For our program the bottom line was this: we did not offer a degree. Relative to student population and other recreation programs, participation in the outdoors program was low. The cost of purchasing and maintaining equipment was high. The cost of maintaining permits and additional insurance riders was high. Instructor training and maintenance was high. The universities perception of the liability exposure was extreme and there was existing case law that supported this perception.
When we sat down and really picked things apart, the primary areas of concern were as follows: Barbara: add the highlighted words below to the above
- Transportation — Statistically, students were at the greatest risk for injury or fatality while on the road. We had a good transportation policy in place, well maintained 12 passenger vans driven by paid staff who had all participated in a defensive driving course. Regardless, the probability of a catastrophic accident while on the road existed and loomed large in the minds of our Campus Recreation council and the folks in Risk Management. While more expensive up front, contracting with a commercial provider , was much more palatable and was viewed as an investment in loss prevention.
- Property and Premises Liability — This is tied to the outdoor gear maintenance audits, use logs, replacement cycles, storage, correct use etc. While we were absolutely on the ball with this area, there was a fear that if there was a personnel change the next person might not be as diligent and then where would we be?
- Interstate Travel — Our university is situated only 12 miles East of the California state line and as such, much of our programming took place in California. Despite the fact that our trips originated outside the state of California, existing case law dictates that an accident occurring in California is subject to California state law. This was seen as a significant financial threat and liability exposure.

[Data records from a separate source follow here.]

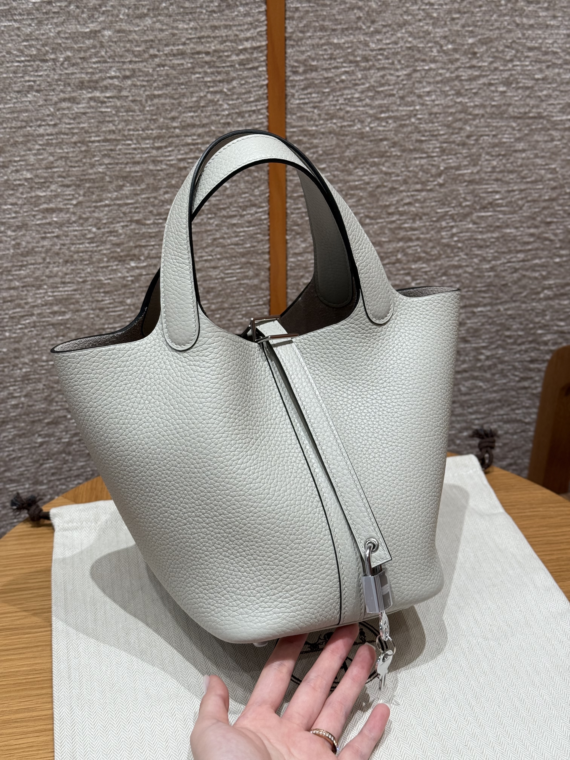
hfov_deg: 30.3
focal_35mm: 48
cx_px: 285
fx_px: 1054
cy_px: 380
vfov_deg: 39.7
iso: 80
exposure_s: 1/121
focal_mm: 6.76
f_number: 1.78
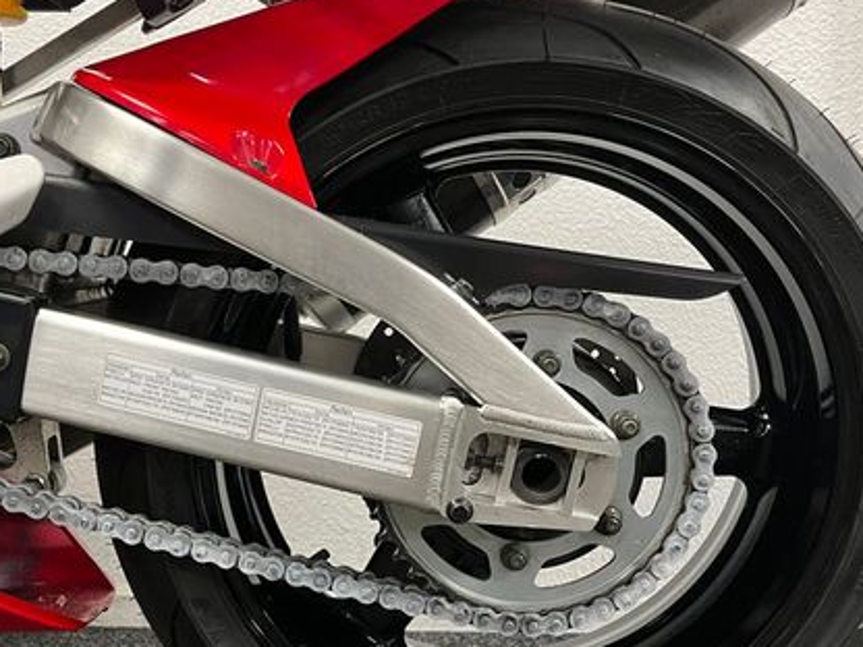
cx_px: 340
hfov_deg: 46.5
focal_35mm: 40
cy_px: 388
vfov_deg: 35.8
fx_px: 997
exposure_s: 1/50
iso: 250
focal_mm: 5.1
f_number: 1.6
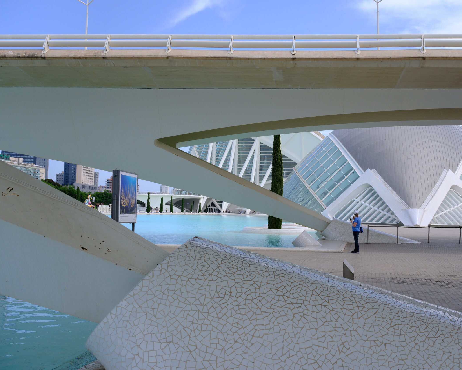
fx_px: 547
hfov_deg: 45.6
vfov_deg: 37.3
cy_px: 184
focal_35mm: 40
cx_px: 272
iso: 250
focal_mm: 23
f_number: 8
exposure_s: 1/350
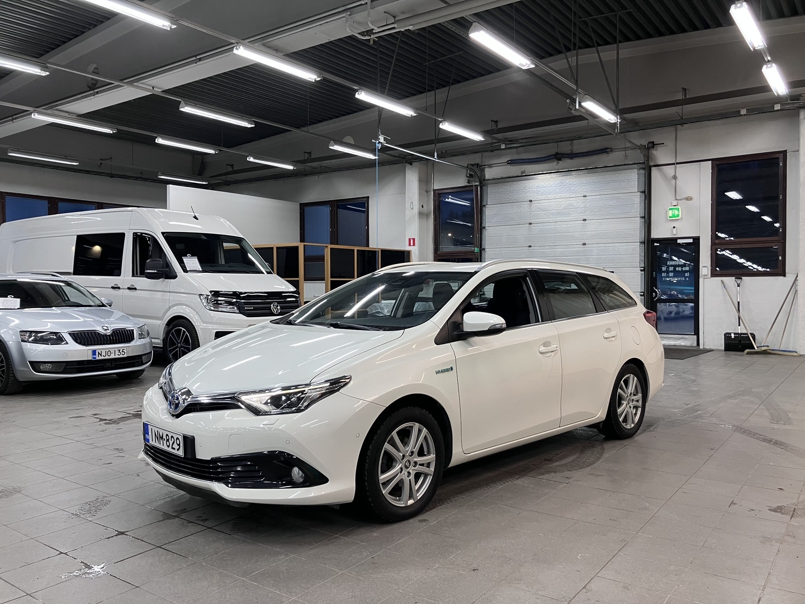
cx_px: 402
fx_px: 651
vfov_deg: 49.7
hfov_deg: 63.4
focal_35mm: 28
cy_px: 302
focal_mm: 3.99
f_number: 1.8
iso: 50
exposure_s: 1/50
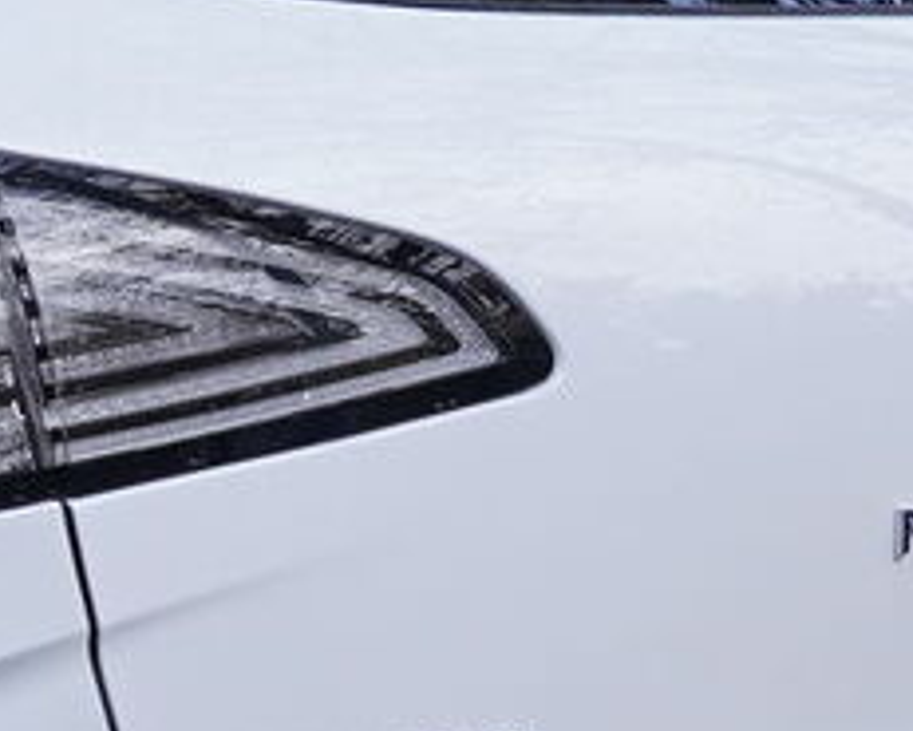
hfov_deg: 8.2
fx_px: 5893
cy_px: 367
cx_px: -1162
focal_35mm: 218
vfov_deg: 7.1
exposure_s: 1/125
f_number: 6.3
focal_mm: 28
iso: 160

Contracting with outfitters and commercial transportation companies would in theory shift a vast majority of the liability to someone else. Many will rightfully argue that: “your institution is inevitably going to be named in any litigation that arises from a contracted trip.” This is correct. However the University’s ability to distance and extricate itself from the case is much improved when it is simply contracting for services, provided the University practiced reasonable due diligence is selecting a contractor.
Ultimately we were forced to look at the reality that our university was not in the business of providing outdoor recreation programming, it did not offer a degree in the discipline, and the program did not generate sufficient revenue or reputation to justify the risk.
The final decision to move to contacting for service was painful but obvious and we are now reorganizing to offer the more popular programs on a contract basis. Some may view this as a loss for the program but I prefer to view it not in terms of wins and losses but rather as finding a way to keep offering outdoor programs in a manner that is acceptable to the institution and in its best interests.